Setelah meninggal dunia, ninik-mamak di kawasan Kubung Tigo Baleh berkesepakatan untuk memakamkan Dt Parpatiah Nan Sabatang di Bawah Jao (Bypas Salayo). Namun, konflik mulai terjadi, saat kabar duka meninggalnya Dt Parpatiah ini berhembus hingga ke Istana Pagaruyuang di Batu Sangkar.
Alhasil, setelah terkuburnya Dt Parpatiah Nan Sabatang di Bawah Jao, tokoh adat di Batu Sangkar ingin jenazah Dt ini dibawa ke Pagaruyuang dan dikebumikan di sana.
Mendengar kabar itu, tokoh Solok dan Kubuang Tigo Baleh juga tak senang hati. Sebab, ninik-mamak di Solok dan Salayo, juga menginginkan jenazah Dt Parpatih tetap di Salayo.
Berbagai cara diakali ninik-mamak menghalangi kedatangan rombongan dari Batu Sangkar. Mulai dari ranjau pandan berduri yang di buat orang Solok. Ada juga pagar betis dari batang tabu.
“Upaya menghalangi orang Batu Sangkar itu tidak berhasil, dan sampai juga mereka di Salayo,” kata Depi mengisahkan.
Kendati demikian, masyarakat Solok-Salayo tidak kehilangan akal untuk tetap mempertahankan keberadaan makam Dt Parpatiah agar tetap di Salayo. Sampai di Nagari Salayo, rombongan dari Batu Sangkar dijamu dengan makan dan minum di rumah Datuak Gadang. Singkat cerita, tokoh masyarakat di Salayo berusaha memperlambat waktu rombongan dari Batu Sangkar.

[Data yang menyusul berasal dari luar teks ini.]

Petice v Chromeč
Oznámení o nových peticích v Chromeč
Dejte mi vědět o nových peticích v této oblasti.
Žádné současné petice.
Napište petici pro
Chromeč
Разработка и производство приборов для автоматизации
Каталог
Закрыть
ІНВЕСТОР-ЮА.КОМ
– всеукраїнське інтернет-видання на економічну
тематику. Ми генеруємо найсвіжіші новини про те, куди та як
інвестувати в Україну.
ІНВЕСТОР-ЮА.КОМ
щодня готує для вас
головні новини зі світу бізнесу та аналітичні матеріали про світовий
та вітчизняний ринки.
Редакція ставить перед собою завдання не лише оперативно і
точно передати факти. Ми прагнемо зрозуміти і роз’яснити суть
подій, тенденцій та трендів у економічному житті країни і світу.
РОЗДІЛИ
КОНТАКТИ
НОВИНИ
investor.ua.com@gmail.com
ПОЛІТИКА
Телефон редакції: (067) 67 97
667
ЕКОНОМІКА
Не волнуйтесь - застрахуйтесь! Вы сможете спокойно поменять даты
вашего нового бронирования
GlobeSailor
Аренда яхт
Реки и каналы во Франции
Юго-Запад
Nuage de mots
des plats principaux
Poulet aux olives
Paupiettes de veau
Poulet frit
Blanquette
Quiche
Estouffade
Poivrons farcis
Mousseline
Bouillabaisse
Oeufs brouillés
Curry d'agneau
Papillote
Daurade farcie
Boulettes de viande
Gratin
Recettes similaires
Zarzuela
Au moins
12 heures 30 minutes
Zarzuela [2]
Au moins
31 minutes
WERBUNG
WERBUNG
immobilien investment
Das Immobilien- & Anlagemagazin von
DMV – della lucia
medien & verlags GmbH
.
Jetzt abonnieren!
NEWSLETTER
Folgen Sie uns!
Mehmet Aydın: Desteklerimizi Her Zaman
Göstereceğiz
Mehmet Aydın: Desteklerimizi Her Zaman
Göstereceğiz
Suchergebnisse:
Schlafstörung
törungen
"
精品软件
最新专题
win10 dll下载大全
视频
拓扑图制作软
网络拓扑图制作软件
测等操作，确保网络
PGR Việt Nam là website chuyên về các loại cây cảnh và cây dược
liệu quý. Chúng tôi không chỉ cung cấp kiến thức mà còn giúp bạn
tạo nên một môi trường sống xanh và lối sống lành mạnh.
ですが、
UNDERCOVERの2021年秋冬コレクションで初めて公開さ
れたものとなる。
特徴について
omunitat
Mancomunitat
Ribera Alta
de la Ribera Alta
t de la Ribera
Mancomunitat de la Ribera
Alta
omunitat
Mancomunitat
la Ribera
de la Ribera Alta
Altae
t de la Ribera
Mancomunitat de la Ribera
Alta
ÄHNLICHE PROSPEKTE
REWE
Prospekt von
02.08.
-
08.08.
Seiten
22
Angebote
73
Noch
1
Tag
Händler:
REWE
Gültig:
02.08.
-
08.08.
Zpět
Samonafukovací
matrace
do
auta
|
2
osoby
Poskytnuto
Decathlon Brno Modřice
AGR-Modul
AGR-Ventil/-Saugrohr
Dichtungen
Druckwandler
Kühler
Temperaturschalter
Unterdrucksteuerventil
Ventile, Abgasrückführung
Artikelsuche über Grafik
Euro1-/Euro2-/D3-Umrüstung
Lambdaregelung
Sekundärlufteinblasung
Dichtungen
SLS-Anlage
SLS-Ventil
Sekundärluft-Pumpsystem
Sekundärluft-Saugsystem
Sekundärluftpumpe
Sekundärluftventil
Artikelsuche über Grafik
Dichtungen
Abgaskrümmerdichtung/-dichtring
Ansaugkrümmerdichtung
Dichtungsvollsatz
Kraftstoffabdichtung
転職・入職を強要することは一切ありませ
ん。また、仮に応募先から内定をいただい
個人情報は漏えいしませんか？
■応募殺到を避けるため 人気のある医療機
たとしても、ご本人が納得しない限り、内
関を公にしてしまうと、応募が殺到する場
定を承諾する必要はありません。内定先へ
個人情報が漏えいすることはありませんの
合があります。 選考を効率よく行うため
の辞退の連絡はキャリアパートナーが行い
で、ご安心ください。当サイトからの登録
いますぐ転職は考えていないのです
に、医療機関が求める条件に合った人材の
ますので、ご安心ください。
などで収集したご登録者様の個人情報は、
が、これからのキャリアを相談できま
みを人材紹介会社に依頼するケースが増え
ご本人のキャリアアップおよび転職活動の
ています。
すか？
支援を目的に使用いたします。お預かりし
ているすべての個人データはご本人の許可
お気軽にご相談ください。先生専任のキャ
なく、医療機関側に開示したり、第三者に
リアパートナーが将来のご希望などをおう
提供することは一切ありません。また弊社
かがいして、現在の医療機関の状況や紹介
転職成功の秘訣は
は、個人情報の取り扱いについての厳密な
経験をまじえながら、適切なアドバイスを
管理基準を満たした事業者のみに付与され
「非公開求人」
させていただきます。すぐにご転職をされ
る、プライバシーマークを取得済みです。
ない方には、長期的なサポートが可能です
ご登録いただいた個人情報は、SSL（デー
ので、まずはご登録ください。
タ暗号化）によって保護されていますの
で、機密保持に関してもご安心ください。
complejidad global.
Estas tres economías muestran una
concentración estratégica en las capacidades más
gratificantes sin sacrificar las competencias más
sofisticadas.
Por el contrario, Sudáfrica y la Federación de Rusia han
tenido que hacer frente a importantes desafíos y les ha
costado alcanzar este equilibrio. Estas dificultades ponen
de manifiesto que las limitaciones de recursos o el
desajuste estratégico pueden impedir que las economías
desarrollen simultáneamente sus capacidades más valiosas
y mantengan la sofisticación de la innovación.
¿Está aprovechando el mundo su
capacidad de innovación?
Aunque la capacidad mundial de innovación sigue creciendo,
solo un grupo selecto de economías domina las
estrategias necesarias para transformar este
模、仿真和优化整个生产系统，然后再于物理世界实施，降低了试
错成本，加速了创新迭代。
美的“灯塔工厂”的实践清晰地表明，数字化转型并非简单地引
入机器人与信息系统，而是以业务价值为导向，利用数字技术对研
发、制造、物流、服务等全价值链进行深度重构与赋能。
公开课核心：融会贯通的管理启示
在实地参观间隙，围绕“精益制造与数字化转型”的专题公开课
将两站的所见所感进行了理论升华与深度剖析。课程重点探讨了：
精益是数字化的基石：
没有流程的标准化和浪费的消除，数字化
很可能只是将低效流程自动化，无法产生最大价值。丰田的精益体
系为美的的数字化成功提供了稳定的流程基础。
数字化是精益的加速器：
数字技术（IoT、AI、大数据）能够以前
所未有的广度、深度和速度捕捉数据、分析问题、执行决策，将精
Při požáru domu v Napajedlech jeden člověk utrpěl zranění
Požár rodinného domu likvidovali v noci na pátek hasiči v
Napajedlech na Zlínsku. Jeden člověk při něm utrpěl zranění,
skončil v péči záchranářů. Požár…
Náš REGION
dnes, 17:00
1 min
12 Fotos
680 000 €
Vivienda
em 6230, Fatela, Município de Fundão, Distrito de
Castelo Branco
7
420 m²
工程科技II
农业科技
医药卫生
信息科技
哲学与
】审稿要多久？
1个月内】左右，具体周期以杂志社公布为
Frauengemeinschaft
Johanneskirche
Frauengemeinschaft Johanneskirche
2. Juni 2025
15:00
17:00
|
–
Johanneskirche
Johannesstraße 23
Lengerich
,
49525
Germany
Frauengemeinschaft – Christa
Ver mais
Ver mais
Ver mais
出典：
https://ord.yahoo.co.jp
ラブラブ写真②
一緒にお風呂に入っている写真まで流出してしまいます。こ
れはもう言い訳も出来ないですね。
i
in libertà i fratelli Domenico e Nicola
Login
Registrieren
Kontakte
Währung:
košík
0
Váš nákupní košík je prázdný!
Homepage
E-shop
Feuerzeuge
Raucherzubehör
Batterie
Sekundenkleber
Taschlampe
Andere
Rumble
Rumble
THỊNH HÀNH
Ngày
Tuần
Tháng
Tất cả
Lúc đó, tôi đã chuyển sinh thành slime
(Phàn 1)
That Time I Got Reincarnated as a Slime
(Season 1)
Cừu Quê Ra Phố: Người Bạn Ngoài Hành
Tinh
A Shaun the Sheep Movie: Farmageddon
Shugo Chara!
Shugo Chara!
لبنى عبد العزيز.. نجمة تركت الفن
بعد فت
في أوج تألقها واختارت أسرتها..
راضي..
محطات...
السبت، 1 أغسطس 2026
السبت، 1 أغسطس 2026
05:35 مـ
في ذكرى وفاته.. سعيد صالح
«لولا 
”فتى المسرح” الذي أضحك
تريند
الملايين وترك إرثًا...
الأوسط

Sembari makan, rombongan dari Batu Sangkar ini diajak
bercerita oleh tokoh Solok-Salayo di rumah Gadang Datuak Gadang di Salayo.
Dimana, tokoh Salayo meyakinkan rombongan dari Batu Sangkar, jika jenaazah Dt
Parpatiah ini tetap akan dibawa ke Batu Sangkar. Namun, tentu dengan cara
bermusyawarah.
Diam-diam, masyarakat Solok-Salayo ini
sudah merencanakan untuk membongkar kembali makam Dt Parpatiah di Bawah Jao,
dan jenazah tersebut dibawa ke Munggu Tanah. Sedangkan makam
di sana, ditukar dengan batang pisang. “Asik bercerita
sembari makan, ninik-mamak Salayo mengunci perbincangan. Menurutnya, Dt Parpatiah Nan Sabatang itu orang keramat.
Jadi, apapun yang terjadi saat dibongkar makamnya nanti, itu tidak lepas dari
keramatnya beliau. Makanya, saat rombongan Batu Sangkar ini mendapati jenazah
berubah jadi batang pisang tidak curiga, dan itu yang digotong ke Batu Sangkar.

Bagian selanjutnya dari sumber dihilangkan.